I signed up for a 7-day trial subscription for $1, then told them I want to continue to receive their emails with tips and other information on how to reach the celebrities.

Why?

Because I want to share pitching tips with Publicity Hounds who want celebrities to appear at their events, or offer an endorsement for their book. I’ve mentioned here before about how celebrity endorsements can be powerful. But some of them are difficult to get unless you know exactly who to contact.

If you don’t want to pay the monthly subscription fee after your 7-day trial, just unsubscribe. You can continue getting periodic emails, however.  

Germ-laden purse can make you sick

When I found a big splotch of dried chocolate ice cream on the bottom of my Coach purse last week, I was mortified

How long has THAT been there, I wondered. And how many people have seen it and said nothing?

The next day, I read the first item in Marilee Tolen’s ezine, titled “Can Your Purse Make You Sick?” And suddenly the dried ice cream didn’t seem that bad.

Marilee, shown at left, a member of The Publicity Hound Mentor Program, calls herself “The Home Spa Lady” and teaches you how to turn your bedroom, bath and kitchen into a spa. Her ezine referred to an article she had read that discusses the germs, bacteria and other nasties that attach themselves to the bottoms of women’s purses—and sometimes end up on our kitchen tables, where many of us routinely drop them.

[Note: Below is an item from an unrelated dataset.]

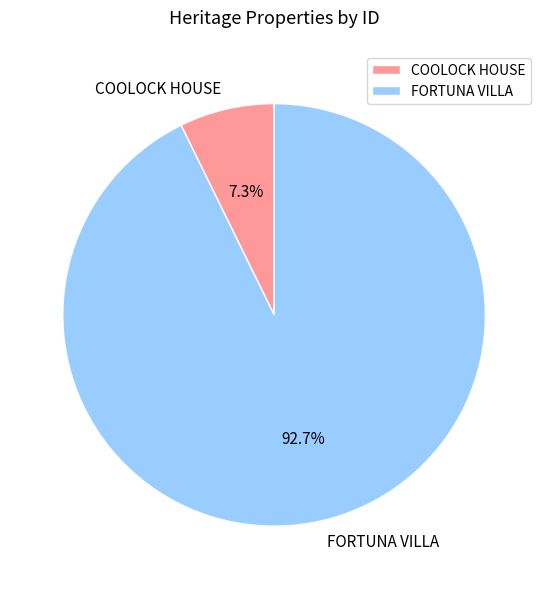

Between COOLOCK HOUSE and FORTUNA VILLA, which is larger?

FORTUNA VILLA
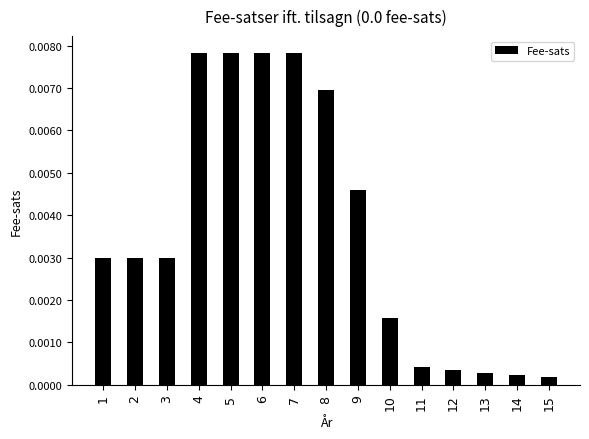

Between 4 and 15, which is larger?

4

Nelson Labs in Salt Lake City tested the bacteria type and count on the average purse. Almost all the purses tested were high in harmful bacteria like Staph Aureous, Pseudomonas and E-Coli. In one sampling, four out of five purses tested positive for salmonella.

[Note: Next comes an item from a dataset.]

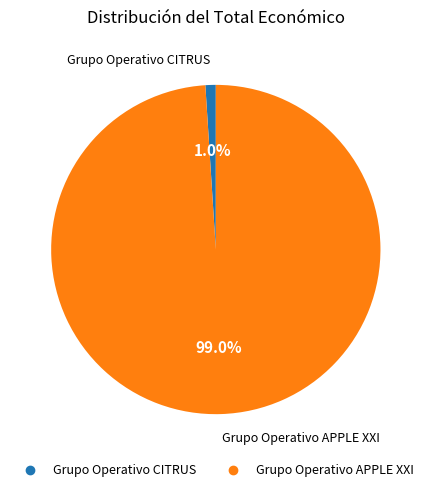

Count the number of slices in the pie.

2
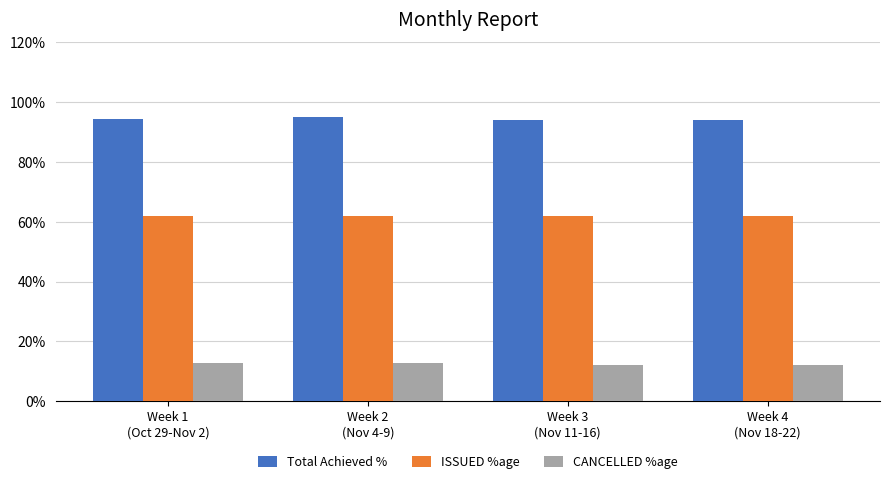

What is the label of the 2nd bar from the left?

Week 2
(Nov 4-9)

But the worst finding was—yikes!—fecal contamination. Many women put their purses right on the floor when visiting a restroom, or in the seat of a supermarket shopping cart, where babies in diapers sit.

The article really caught my attention. What forced me to read it? It was the headline: “Can Your Purse Make You Sick?”

That’s called a formula headline, and it’s the kind of headline you often see on the covers of big magazines.

That got me thinking. Many Publicity Hounds can use a variation of that same headline in their own press releases, blogs, ezines, articles, columns, letters to the editors or even direct-mail pieces. A health expert could write an article titled “Do Video Games Make Your Kids Sick?” A chiropractor could write one titled “Does Your Office Chair Make You Sick?”

Here’s how to find formula headlines and turn them into your own.

Stand in front of a magazine rack with a notebook and a pen. Or visit Magazines.com. Then click on a few magazine covers. Look for headlines that catch your attention. Can you remove a word or two and substitute your own words to conform to your own topic?

If so, you’ve just come up with a fabulous headline that can really capture the attention of an editor, or a TV producer who’s looking for a talk TV show guest. (You can find more samples of formula headlines in this article I wrote.)

Once you have a great headline and a content-rich how-to article, start posting the article to article directory sites, where publishers and editors can find them and reprint them. Small business expert Sharron Senter, who was my guest during a teleseminar called “How to Submit Online Articles That Pull Traffic to Your Website,” said her articles generate 30 to 100 sales leads a month.

That’s because consumers find the articles, click through to her website, and email or call her with questions and comments.